(Stored records)
____

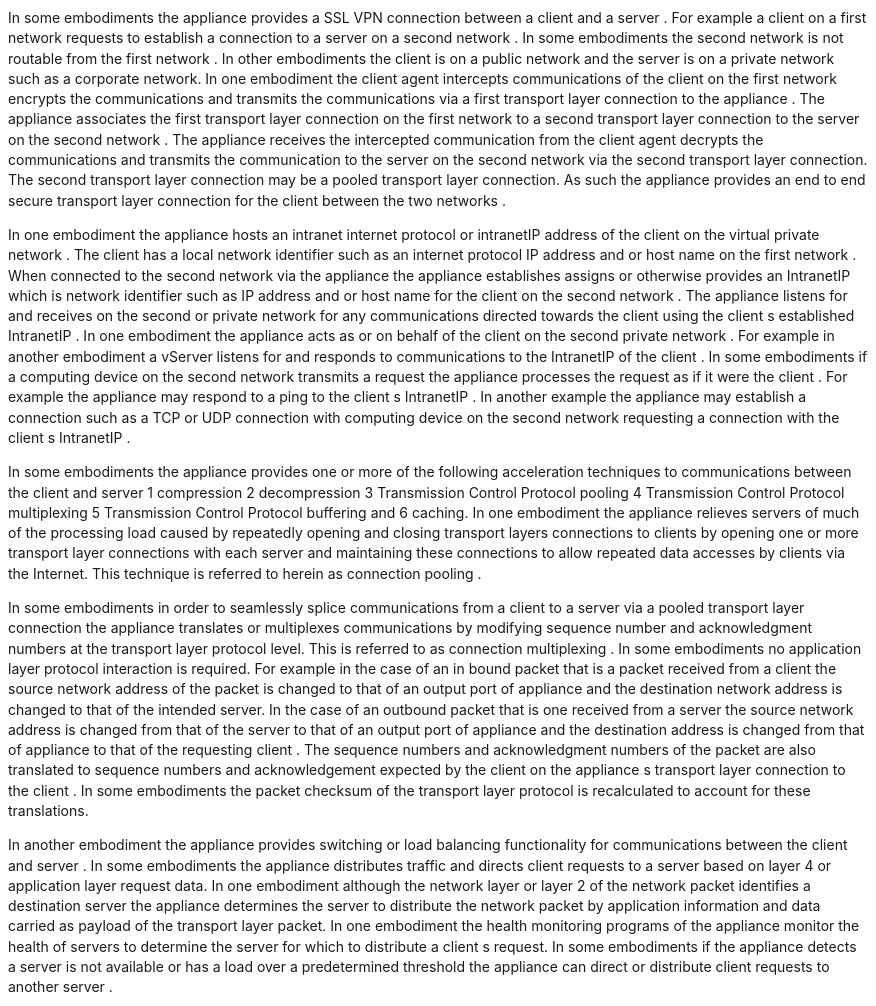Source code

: In some embodiments the appliance provides a SSL VPN connection between a client and a server . For example a client on a first network requests to establish a connection to a server on a second network . In some embodiments the second network is not routable from the first network . In other embodiments the client is on a public network and the server is on a private network such as a corporate network. In one embodiment the client agent intercepts communications of the client on the first network encrypts the communications and transmits the communications via a first transport layer connection to the appliance . The appliance associates the first transport layer connection on the first network to a second transport layer connection to the server on the second network . The appliance receives the intercepted communication from the client agent decrypts the communications and transmits the communication to the server on the second network via the second transport layer connection. The second transport layer connection may be a pooled transport layer connection. As such the appliance provides an end to end secure transport layer connection for the client between the two networks .

In one embodiment the appliance hosts an intranet internet protocol or intranetIP address of the client on the virtual private network . The client has a local network identifier such as an internet protocol IP address and or host name on the first network . When connected to the second network via the appliance the appliance establishes assigns or otherwise provides an IntranetIP which is network identifier such as IP address and or host name for the client on the second network . The appliance listens for and receives on the second or private network for any communications directed towards the client using the client s established IntranetIP . In one embodiment the appliance acts as or on behalf of the client on the second private network . For example in another embodiment a vServer listens for and responds to communications to the IntranetIP of the client . In some embodiments if a computing device on the second network transmits a request the appliance processes the request as if it were the client . For example the appliance may respond to a ping to the client s IntranetIP . In another example the appliance may establish a connection such as a TCP or UDP connection with computing device on the second network requesting a connection with the client s IntranetIP .

In some embodiments the appliance provides one or more of the following acceleration techniques to communications between the client and server 1 compression 2 decompression 3 Transmission Control Protocol pooling 4 Transmission Control Protocol multiplexing 5 Transmission Control Protocol buffering and 6 caching. In one embodiment the appliance relieves servers of much of the processing load caused by repeatedly opening and closing transport layers connections to clients by opening one or more transport layer connections with each server and maintaining these connections to allow repeated data accesses by clients via the Internet. This technique is referred to herein as connection pooling .

In some embodiments in order to seamlessly splice communications from a client to a server via a pooled transport layer connection the appliance translates or multiplexes communications by modifying sequence number and acknowledgment numbers at the transport layer protocol level. This is referred to as connection multiplexing . In some embodiments no application layer protocol interaction is required. For example in the case of an in bound packet that is a packet received from a client the source network address of the packet is changed to that of an output port of appliance and the destination network address is changed to that of the intended server. In the case of an outbound packet that is one received from a server the source network address is changed from that of the server to that of an output port of appliance and the destination address is changed from that of appliance to that of the requesting client . The sequence numbers and acknowledgment numbers of the packet are also translated to sequence numbers and acknowledgement expected by the client on the appliance s transport layer connection to the client . In some embodiments the packet checksum of the transport layer protocol is recalculated to account for these translations.

In another embodiment the appliance provides switching or load balancing functionality for communications between the client and server . In some embodiments the appliance distributes traffic and directs client requests to a server based on layer 4 or application layer request data. In one embodiment although the network layer or layer 2 of the network packet identifies a destination server the appliance determines the server to distribute the network packet by application information and data carried as payload of the transport layer packet. In one embodiment the health monitoring programs of the appliance monitor the health of servers to determine the server for which to distribute a client s request. In some embodiments if the appliance detects a server is not available or has a load over a predetermined threshold the appliance can direct or distribute client requests to another server .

____

From the entries above, copy out every line where the string "with" appears.

## SOLVED EXERCISE
In one embodiment the appliance hosts an intranet internet protocol or intranetIP address of the client on the virtual private network . The client has a local network identifier such as an internet protocol IP address and or host name on the first network . When connected to the second network via the appliance the appliance establishes assigns or otherwise provides an IntranetIP which is network identifier such as IP address and or host name for the client on the second network . The appliance listens for and receives on the second or private network for any communications directed towards the client using the client s established IntranetIP . In one embodiment the appliance acts as or on behalf of the client on the second private network . For example in another embodiment a vServer listens for and responds to communications to the IntranetIP of the client . In some embodiments if a computing device on the second network transmits a request the appliance processes the request as if it were the client . For example the appliance may respond to a ping to the client s IntranetIP . In another example the appliance may establish a connection such as a TCP or UDP connection with computing device on the second network requesting a connection with the client s IntranetIP .
In some embodiments the appliance provides one or more of the following acceleration techniques to communications between the client and server 1 compression 2 decompression 3 Transmission Control Protocol pooling 4 Transmission Control Protocol multiplexing 5 Transmission Control Protocol buffering and 6 caching. In one embodiment the appliance relieves servers of much of the processing load caused by repeatedly opening and closing transport layers connections to clients by opening one or more transport layer connections with each server and maintaining these connections to allow repeated data accesses by clients via the Internet. This technique is referred to herein as connection pooling .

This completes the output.